Distributive: yes. Suppose b,c, and d are fixed. Then the function takes the form f(a,b,c,d) = (a^const, g(a)^const, a^const, a^const). If a changes, then so will a^const; similarly, if a changes, so will g(a), and thus so will g(a)^const. (The fact that g(a) changes if a does is by the first property of g; if it didn't then g(x) wouldn't be reversible.) The same holds for b and c. For d, it's even easier because then f(a,b,c,d) = (d^const, d^const, d^const, d^const) so if d changes, every byte changes.
Finally, we construct such a function g. Let T be the space of two-bit values, and h : T -> T the function such that h(0) = 0, h(1) = 2, h(2) = 3, and h(3) = 1. This function has the two desired properties of g, namely h(x) is reversible and so is x^h(x). (For the latter, check that 0^h(0) = 0, 1^h(1) = 3, 2^h(2) = 1, and 3^h(3) = 2.) So, finally, to compute g(x), split x into four groups of two bits, and take h of each quarter separately. Because h satisfies the two desired properties, and there's no interaction between the quarters, so does g.
I'm not sure I understand your question, but I think I get what you're trying to do.
Bitwise Exclusive Or is your friend.
If R = A XOR B, R XOR A gives B and R XOR B gives A back. So it's a reversible transformation, assuming you know the result and one of the inputs.
Assuming I understood what you're trying to do, I think any block cipher will do the job.
A block cipher takes a block of bits (say 128) and maps them reversibly to a different block with the same size.
Moreover, if you're using OFB mode you can use a block cipher to generate an infinite stream of pseudo-random bits. XORing these bits with your stream of bits will give you a transformation for any length of data.
I'm going to throw out an idea that may or may not work.
Use a set of linear functions mod 256, with odd prime coefficients.
For example:
b0 = 3 * a0 + 5 * a1 + 7 * a2 + 11 * a3;
b1 = 13 * a0 + 17 * a1 + 19 * a2 + 23 * a3;
If I remember the Chinese Remainder Theorem correctly, and I haven't looked at it in years, the ax are recoverable from the bx.

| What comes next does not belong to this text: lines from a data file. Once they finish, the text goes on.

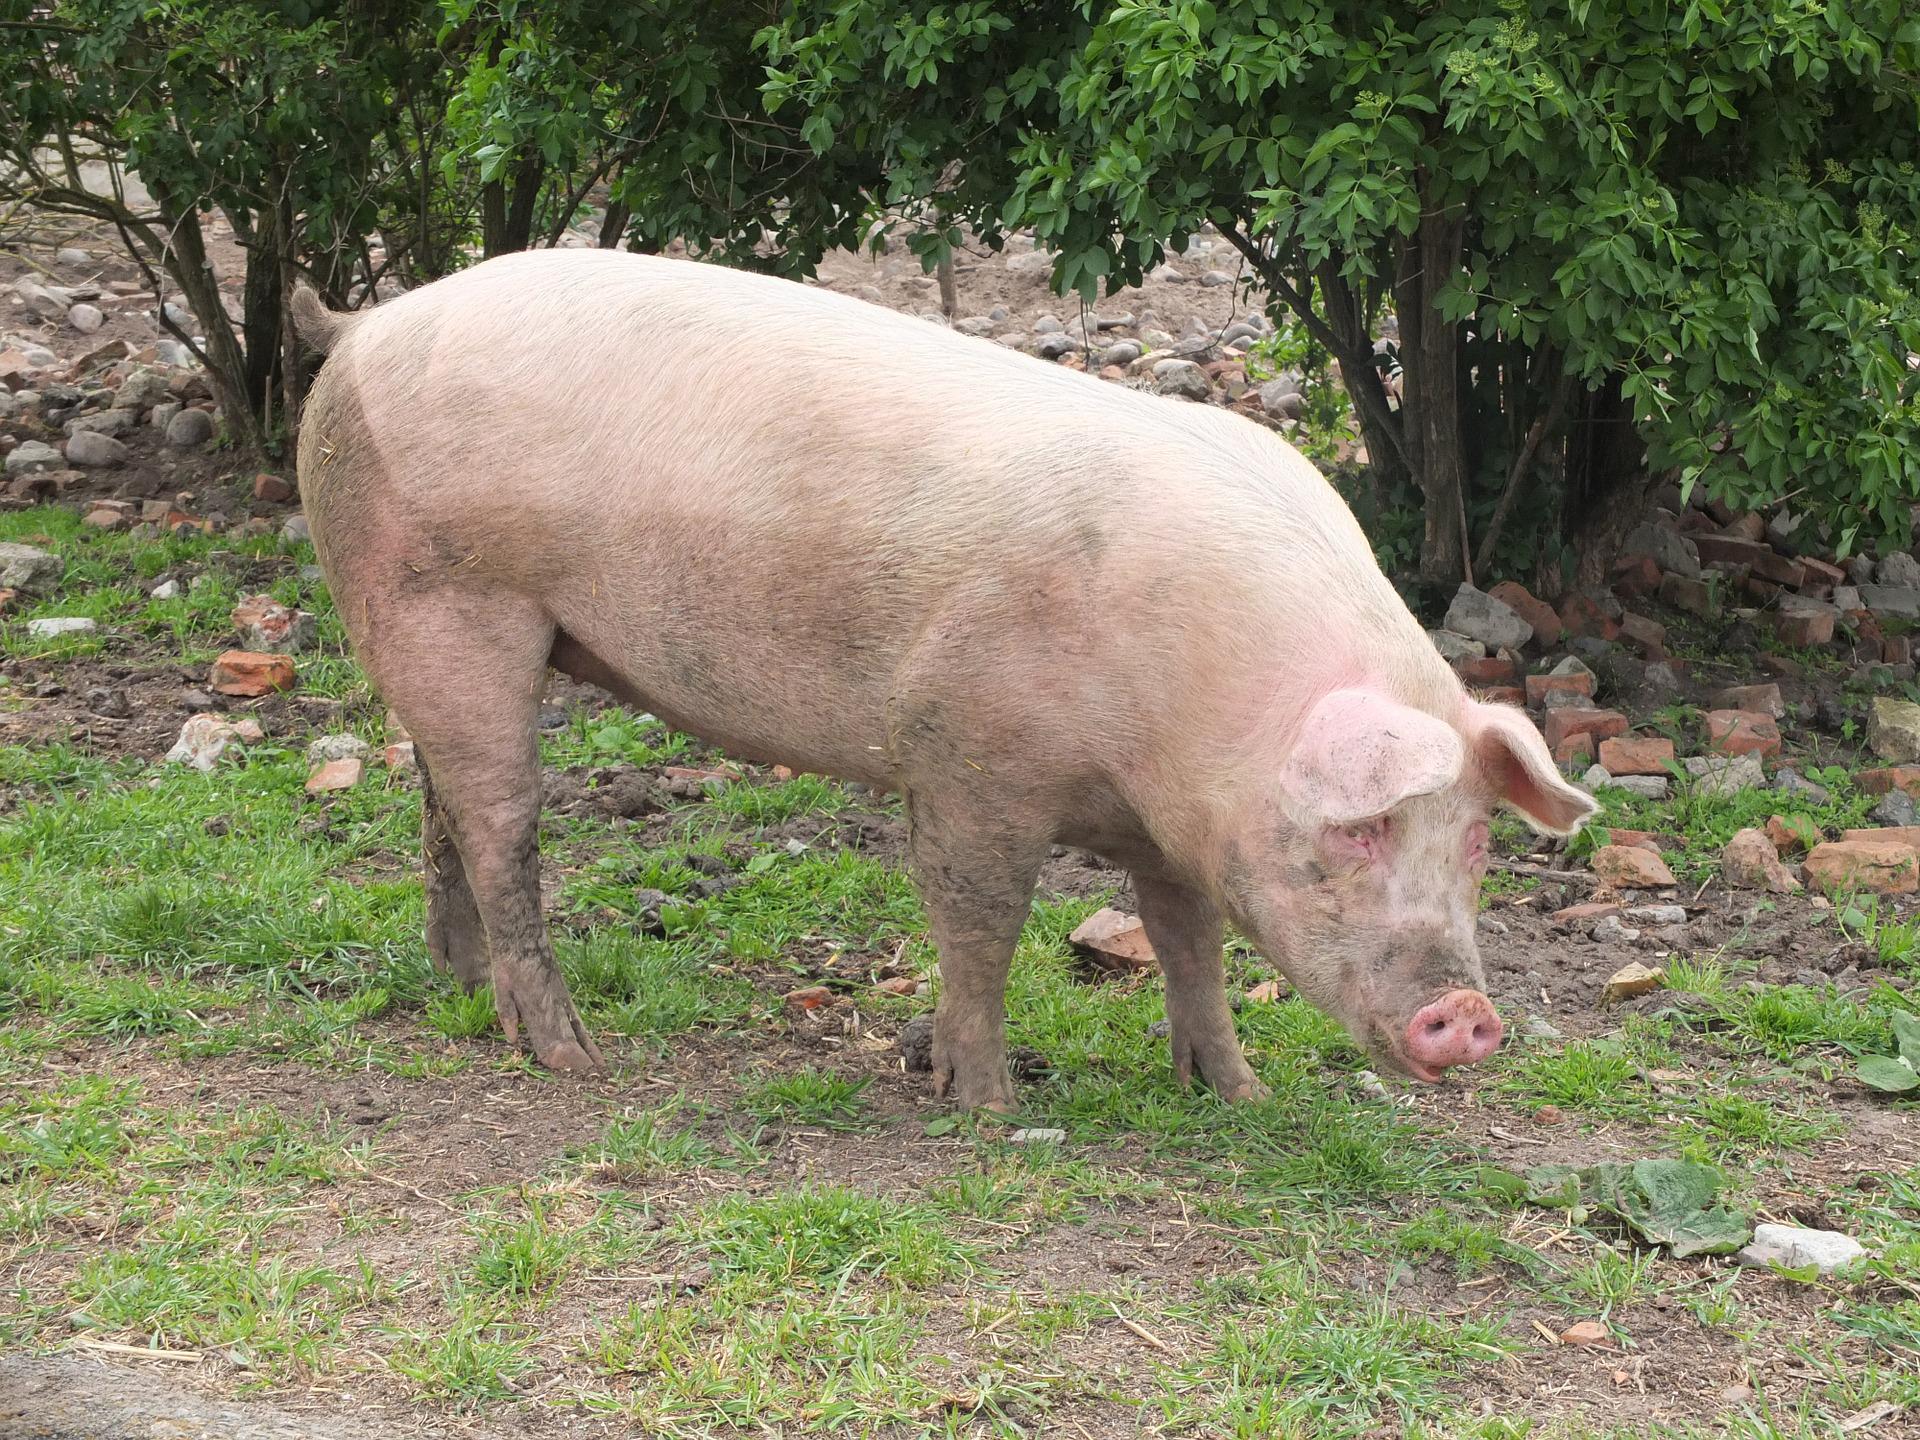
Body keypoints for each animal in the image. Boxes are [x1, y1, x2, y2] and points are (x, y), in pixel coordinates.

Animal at [291, 247, 1597, 1113]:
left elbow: (1189, 942)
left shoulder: (1173, 826)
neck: (1195, 714)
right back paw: (570, 1053)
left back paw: (460, 984)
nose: (1469, 1012)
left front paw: (1237, 1094)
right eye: (1362, 830)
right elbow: (980, 918)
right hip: (450, 597)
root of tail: (358, 327)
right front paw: (984, 1103)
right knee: (502, 822)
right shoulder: (966, 749)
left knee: (443, 803)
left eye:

There may even be a quick way to do it.
This is, I believe, a reversible transformation. It's linear, in that af(x) mod 256 = f(ax) and f(x) + f(y) mod 256 = f(x + y). Clearly, changing one input byte will change all the output bytes.
So, go look up the Chinese Remainder Theorem and see if this works.
What you mean by "linear" transformation?
O(n), or a function f with f(c * (a+b)) = c * f(a) + c * f(b)?
An easy approach would be a rotating bitshift (not sure if this fullfils the above math definition). Its reversible and every byte can be changed. But with this it does not enforce that every byte is changed.
EDIT: My solution would be this:
b0 = (a0 ^ a1 ^ a2 ^ a3)
b1 = a1 + b0 ( mod 256)
b2 = a2 + b0 ( mod 256)
b3 = a3 + b0 ( mod 256)
It would be reversible (just subtract the first byte from the other, and then XOR the 3 resulting bytes on the first), and a change in one bit would change every byte (as b0 is the result of all bytes and impacts all others).
Stick all of the bytes into 32-bit number and then do a shl or shr (shift left or shift right) by one, two or three. Then split it back into bytes (could use a variant record). This will move bits from each byte into the adjacent byte.
There are a number of good suggestions here (XOR, etc.) I would suggest combining them.
You could remap the bits. Let's use ii for input and oo for output:
oo[0] = (ii[0] & 0xC0) | (ii[1] & 0x30) | (ii[2] & 0x0C) | (ii[3] | 0x03)
oo[1] = (ii[0] & 0x30) | (ii[1] & 0x0C) | (ii[2] & 0x03) | (ii[3] | 0xC0)
oo[2] = (ii[0] & 0x0C) | (ii[1] & 0x03) | (ii[2] & 0xC0) | (ii[3] | 0x30)
oo[3] = (ii[0] & 0x03) | (ii[1] & 0xC0) | (ii[2] & 0x30) | (ii[3] | 0x0C)
It's not linear, but significantly changing one byte in the input will affect all the bytes in the output. I don't think you can have a reversible transformation such as changing one bit in the input will affect all four bytes of the output, but I don't have a proof.